The Oslo Bioinformatics Core Facility provides its users at the Oslo University Hospital and the University of Oslo with a range of services within bio­informatics, including analysis of high-throughput sequencing data, microarray data, protein structure analysis, statistical genomics and access to useful databases and web services. Besides the service activity we are participating in the development and maintenance of the Genomic HyperBrowser.

Tromsø node

Head: Nils Peder Willassen

The historical and geographical position has made it natural for the UiT The Arctic University of Norway to focus on life in the marine environment.
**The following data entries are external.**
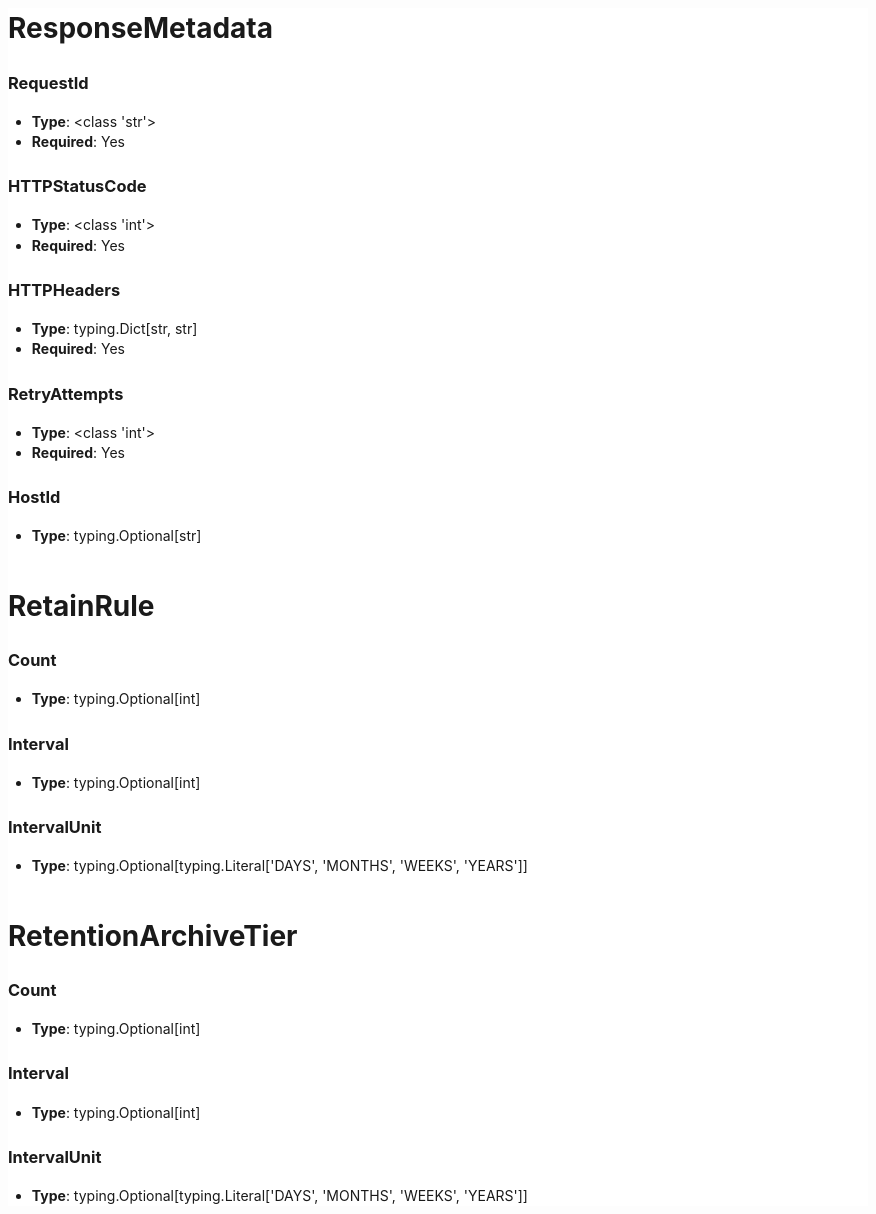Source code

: 
# ResponseMetadata

### RequestId
- **Type**: <class 'str'>
- **Required**: Yes

### HTTPStatusCode
- **Type**: <class 'int'>
- **Required**: Yes

### HTTPHeaders
- **Type**: typing.Dict[str, str]
- **Required**: Yes

### RetryAttempts
- **Type**: <class 'int'>
- **Required**: Yes

### HostId
- **Type**: typing.Optional[str]


# RetainRule

### Count
- **Type**: typing.Optional[int]

### Interval
- **Type**: typing.Optional[int]

### IntervalUnit
- **Type**: typing.Optional[typing.Literal['DAYS', 'MONTHS', 'WEEKS', 'YEARS']]


# RetentionArchiveTier

### Count
- **Type**: typing.Optional[int]

### Interval
- **Type**: typing.Optional[int]

### IntervalUnit
- **Type**: typing.Optional[typing.Literal['DAYS', 'MONTHS', 'WEEKS', 'YEARS']]
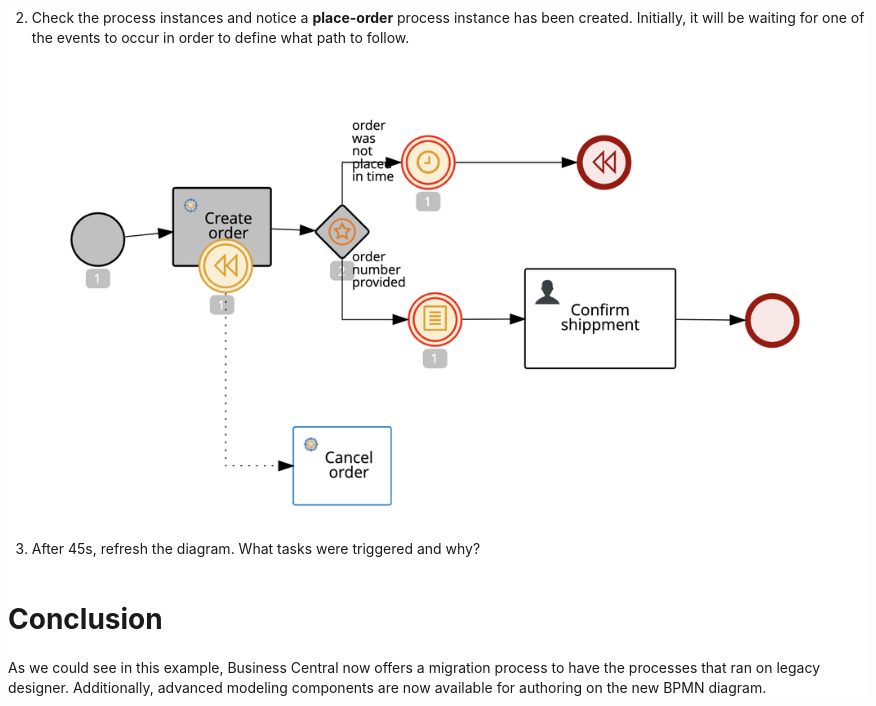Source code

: 2.  Check the process instances and notice a **place-order** process instance has been created. Initially, it will be waiting for one of the events to occur in order to define what path to follow. ![Instance of Place Order process](images/place-order-instance.png)

3.  After 45s, refresh the diagram. What tasks were triggered and why?

Conclusion
==========

As we could see in this example, Business Central now offers a migration process to have the processes that ran on legacy designer. Additionally, advanced modeling components are now available for authoring on the new BPMN diagram.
The last decade, much attention has been given to marine genomics and bioprospecting and the potential to find biocatalysts with novel functions that may be of therapeutically or biotechnological interest. The scientists associated with the platform in Tromsø mainly have experience from working with prokaryotic organisms from the arctic oceans. Research topics related to metagenome analysis, prokaryotic genomics and transcriptomics can be addressed here. The Tromsø node has developed tools to analyze high-throughput data for this type of projects. The node has also developed computational and visualization tools for analysis and interactive exploration of data from a large-scale cancer postgenome bio­bank (NOWAC).

Trondheim node

Head: Finn Drabløs

The platform activity at NTNU is co-localized with the Bio­informatics Core Facility (BioCore). The associated research group is mainly working on gene regulation, large-scale genomics towards cancer research and population bio­banks (HUNT), and prokaryote genomics. Our collaborators include the biomedical and the biotech community, as well as private industry. The group develops tools for microRNA target prediction, non-coding RNA gene prediction, analysis of regulatory regions, peak finding in ChIP-seq data for transcription factors, and integrated handling and analysis of genomic data in biobanks. The platform also develops and implements specific pipelines for analysing sequencing data, e.g. from RNA-sequencing, micro-RNA or other non-coding RNA experiments, and analysis of exome sequencing or whole genome sequencing data. The Trondheim node also has competence on sequencing data from prokaryotic genomes and metagenomic sequencing data.

Ås node

Head: Dag Inge Våge

The ELIXIR node at Ås is part of Centre for Integrative Genetics (CIGENE), Department of Animal and Aquacultural Sciences at NMBU. We are an active partner in both the International Cooperation to Sequence the Atlantic Salmon Genome (ICSASG) and the national AquaGenome-project. The Ås node will make fish genomic resources available to the ELIXIR-network, with a particular focus on the salmon genome. Web based solutions and e-infrastructure for analysing and sharing species-specific and comparative genomics resources are currently under development.